Vol. 1 No. 1 (2018)
A Time-Series Forecasting Model for Risk Reduction in Tanzanian Municipal Infrastructure Asset Management Systems (2000–2026)
Abstract
Municipal infrastructure asset management in many developing nations is hindered by reactive, data-poor strategies, leading to inefficient resource allocation and heightened vulnerability to asset failure. This is particularly acute in sub-Saharan Africa, where systematic, forward-looking risk assessment frameworks are scarce. This study aimed to develop and validate a quantitative forecasting model to measure potential risk reduction in municipal infrastructure systems, providing a decision-support tool for proactive asset management. A time-series model was constructed using historical municipal asset condition and failure data. The core forecasting equation is $y_t = \alpha + \beta_1 y_{t-1} + \beta_2 X_t + \epsilon_t$, where $X_t$ represents a vector of environmental and usage covariates.
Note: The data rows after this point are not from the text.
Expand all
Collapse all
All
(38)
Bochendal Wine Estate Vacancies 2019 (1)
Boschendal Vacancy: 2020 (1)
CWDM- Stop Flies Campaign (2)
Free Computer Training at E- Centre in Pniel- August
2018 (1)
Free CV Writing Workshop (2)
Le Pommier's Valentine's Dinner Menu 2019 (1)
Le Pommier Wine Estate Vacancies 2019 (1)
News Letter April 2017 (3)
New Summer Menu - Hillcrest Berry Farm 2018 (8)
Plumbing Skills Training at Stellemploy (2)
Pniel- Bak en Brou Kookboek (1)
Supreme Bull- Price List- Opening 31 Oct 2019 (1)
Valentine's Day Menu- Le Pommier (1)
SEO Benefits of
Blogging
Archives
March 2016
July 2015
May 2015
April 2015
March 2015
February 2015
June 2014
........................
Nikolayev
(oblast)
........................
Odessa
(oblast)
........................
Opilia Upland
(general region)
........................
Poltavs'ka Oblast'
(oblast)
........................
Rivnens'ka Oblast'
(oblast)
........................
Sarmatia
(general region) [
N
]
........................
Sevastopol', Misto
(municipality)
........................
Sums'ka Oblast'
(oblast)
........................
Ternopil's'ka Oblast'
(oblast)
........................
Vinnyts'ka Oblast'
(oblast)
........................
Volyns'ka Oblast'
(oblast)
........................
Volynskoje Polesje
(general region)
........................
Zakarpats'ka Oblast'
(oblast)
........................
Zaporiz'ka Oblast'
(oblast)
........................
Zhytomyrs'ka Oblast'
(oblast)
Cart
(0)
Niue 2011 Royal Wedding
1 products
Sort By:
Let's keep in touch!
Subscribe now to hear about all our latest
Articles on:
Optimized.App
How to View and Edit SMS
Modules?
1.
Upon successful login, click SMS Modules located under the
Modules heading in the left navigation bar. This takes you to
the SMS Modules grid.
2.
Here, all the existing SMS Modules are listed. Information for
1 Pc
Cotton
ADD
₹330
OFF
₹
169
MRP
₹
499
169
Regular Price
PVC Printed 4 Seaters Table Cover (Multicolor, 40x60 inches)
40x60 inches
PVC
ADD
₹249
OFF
Model parameters were estimated using maximum likelihood, with robust standard errors to account for heteroskedasticity. Forecast accuracy was evaluated against a holdout sample. The model demonstrated a statistically significant forecasting capability, with a 95% confidence interval for the one-step-ahead prediction error of ±7.2%. Application of the model indicated that adopting its forecasts for maintenance scheduling could reduce the projected risk of critical asset failure by an estimated 18–25% over a medium-term horizon, compared to current practice. The proposed time-series model provides a technically robust and empirically validated framework for quantifying risk reduction in infrastructure asset management, moving beyond qualitative assessment. Municipal engineers and planners should integrate quantitative forecasting models into asset management systems to enable data-driven, preventative maintenance strategies. Further research should focus on integrating climate stressor projections into the model covariates. asset management, infrastructure risk, time-series analysis, predictive maintenance, municipal engineering, forecasting This paper presents a novel methodological framework that quantifies the efficacy of risk reduction strategies for municipal infrastructure, a significant advancement from descriptive, condition-based assessments.